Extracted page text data
§

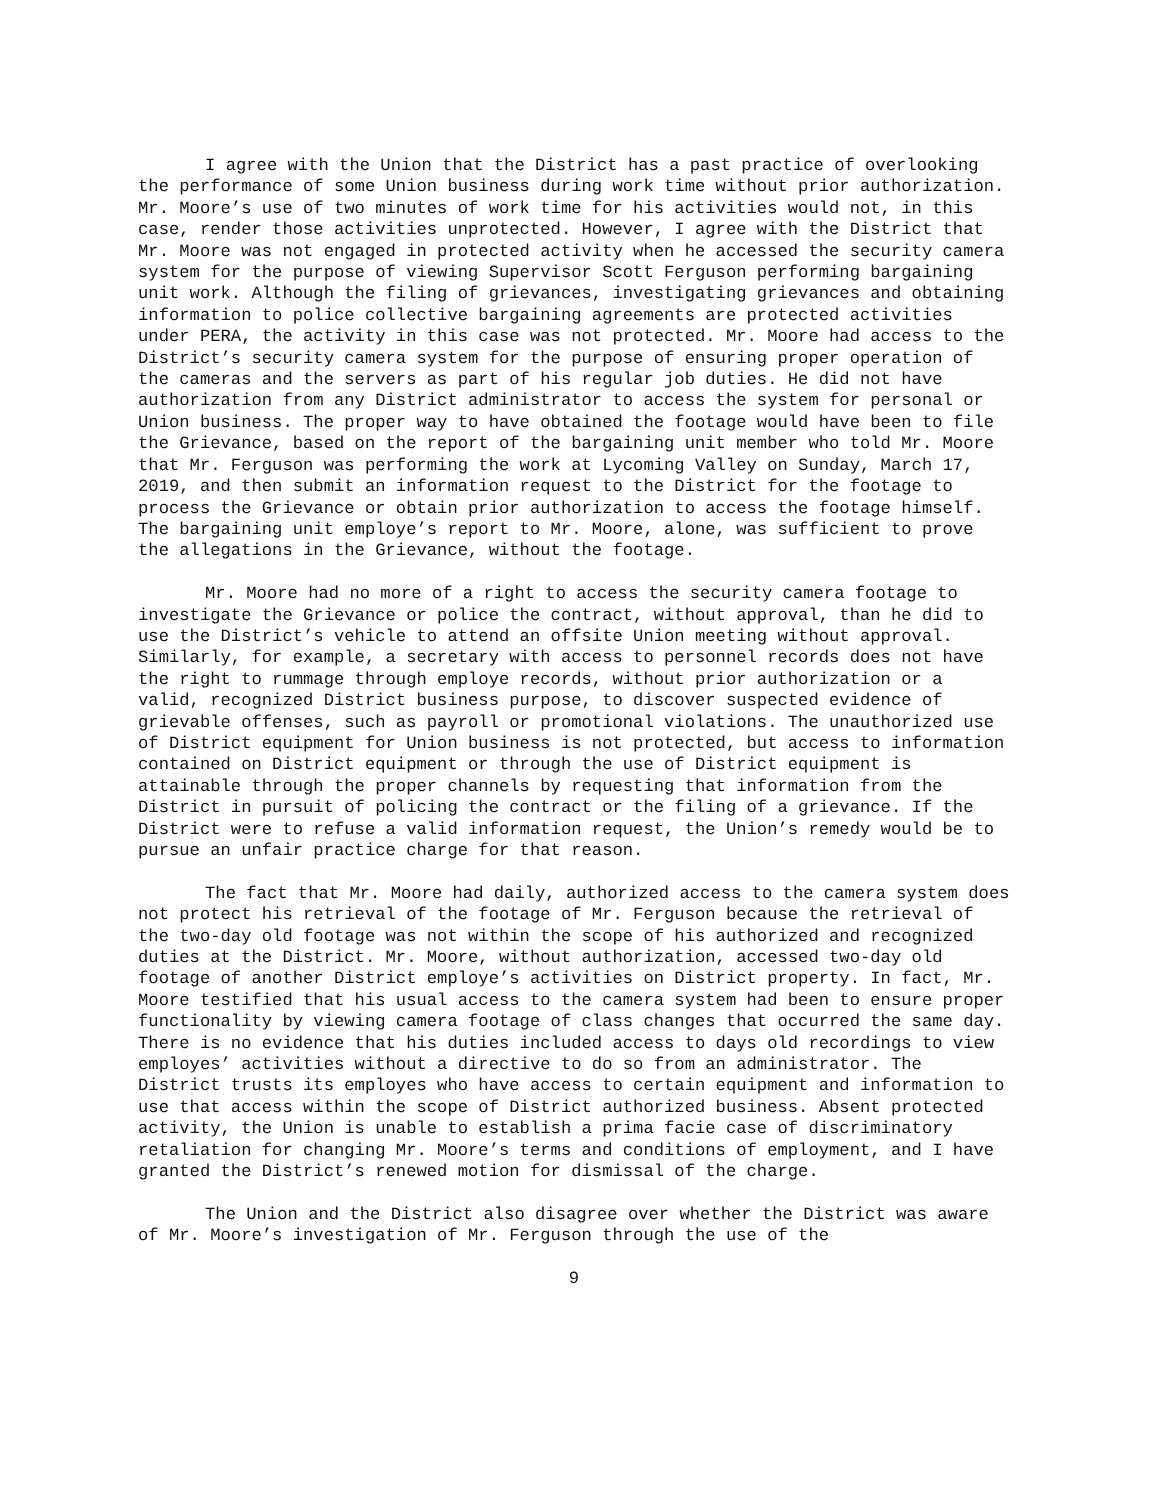I agree with the Union that the District has a past practice of overlooking the performance of some Union business during work time without prior authorization. Mr. Moore’s use of two minutes of work time for his activities would not, in this case, render those activities unprotected. However, I agree with the District that Mr. Moore was not engaged in protected activity when he accessed the security camera system for the purpose of viewing Supervisor Scott Ferguson performing bargaining unit work. Although the filing of grievances, investigating grievances and obtaining information to police collective bargaining agreements are protected activities under PERA, the activity in this case was not protected. Mr. Moore had access to the District’s security camera system for the purpose of ensuring proper operation of the cameras and the servers as part of his regular job duties. He did not have authorization from any District administrator to access the system for personal or Union business. The proper way to have obtained the footage would have been to file the Grievance, based on the report of the bargaining unit member who told Mr. Moore that Mr. Ferguson was performing the work at Lycoming Valley on Sunday, March 17, 2019, and then submit an information request to the District for the footage to process the Grievance or obtain prior authorization to access the footage himself. The bargaining unit employe’s report to Mr. Moore, alone, was sufficient to prove the allegations in the Grievance, without the footage.
Mr. Moore had no more of a right to access the security camera footage to investigate the Grievance or police the contract, without approval, than he did to use the District’s vehicle to attend an offsite Union meeting without approval. Similarly, for example, a secretary with access to personnel records does not have the right to rummage through employe records, without prior authorization or a valid, recognized District business purpose, to discover suspected evidence of grievable offenses, such as payroll or promotional violations. The unauthorized use of District equipment for Union business is not protected, but access to information contained on District equipment or through the use of District equipment is attainable through the proper channels by requesting that information from the District in pursuit of policing the contract or the filing of a grievance. If the District were to refuse a valid information request, the Union’s remedy would be to pursue an unfair practice charge for that reason.
The fact that Mr. Moore had daily, authorized access to the camera system does not protect his retrieval of the footage of Mr. Ferguson because the retrieval of the two-day old footage was not within the scope of his authorized and recognized duties at the District. Mr. Moore, without authorization, accessed two-day old footage of another District employe’s activities on District property. In fact, Mr. Moore testified that his usual access to the camera system had been to ensure proper functionality by viewing camera footage of class changes that occurred the same day. There is no evidence that his duties included access to days old recordings to view employes’ activities without a directive to do so from an administrator. The District trusts its employes who have access to certain equipment and information to use that access within the scope of District authorized business. Absent protected activity, the Union is unable to establish a prima facie case of discriminatory retaliation for changing Mr. Moore’s terms and conditions of employment, and I have granted the District’s renewed motion for dismissal of the charge.
The Union and the District also disagree over whether the District was aware of Mr. Moore’s investigation of Mr. Ferguson through the use of the
9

§

Work required: Return the records above verbatim, images excluded.

Task response:
I agree with the Union that the District has a past practice of overlooking the performance of some Union business during work time without prior authorization. Mr. Moore’s use of two minutes of work time for his activities would not, in this case, render those activities unprotected. However, I agree with the District that Mr. Moore was not engaged in protected activity when he accessed the security camera system for the purpose of viewing Supervisor Scott Ferguson performing bargaining unit work. Although the filing of grievances, investigating grievances and obtaining information to police collective bargaining agreements are protected activities under PERA, the activity in this case was not protected. Mr. Moore had access to the District’s security camera system for the purpose of ensuring proper operation of the cameras and the servers as part of his regular job duties. He did not have authorization from any District administrator to access the system for personal or Union business. The proper way to have obtained the footage would have been to file the Grievance, based on the report of the bargaining unit member who told Mr. Moore that Mr. Ferguson was performing the work at Lycoming Valley on Sunday, March 17, 2019, and then submit an information request to the District for the footage to process the Grievance or obtain prior authorization to access the footage himself. The bargaining unit employe’s report to Mr. Moore, alone, was sufficient to prove the allegations in the Grievance, without the footage.
Mr. Moore had no more of a right to access the security camera footage to investigate the Grievance or police the contract, without approval, than he did to use the District’s vehicle to attend an offsite Union meeting without approval. Similarly, for example, a secretary with access to personnel records does not have the right to rummage through employe records, without prior authorization or a valid, recognized District business purpose, to discover suspected evidence of grievable offenses, such as payroll or promotional violations. The unauthorized use of District equipment for Union business is not protected, but access to information contained on District equipment or through the use of District equipment is attainable through the proper channels by requesting that information from the District in pursuit of policing the contract or the filing of a grievance. If the District were to refuse a valid information request, the Union’s remedy would be to pursue an unfair practice charge for that reason.
The fact that Mr. Moore had daily, authorized access to the camera system does not protect his retrieval of the footage of Mr. Ferguson because the retrieval of the two-day old footage was not within the scope of his authorized and recognized duties at the District. Mr. Moore, without authorization, accessed two-day old footage of another District employe’s activities on District property. In fact, Mr. Moore testified that his usual access to the camera system had been to ensure proper functionality by viewing camera footage of class changes that occurred the same day. There is no evidence that his duties included access to days old recordings to view employes’ activities without a directive to do so from an administrator. The District trusts its employes who have access to certain equipment and information to use that access within the scope of District authorized business. Absent protected activity, the Union is unable to establish a prima facie case of discriminatory retaliation for changing Mr. Moore’s terms and conditions of employment, and I have granted the District’s renewed motion for dismissal of the charge.
The Union and the District also disagree over whether the District was aware of Mr. Moore’s investigation of Mr. Ferguson through the use of the
9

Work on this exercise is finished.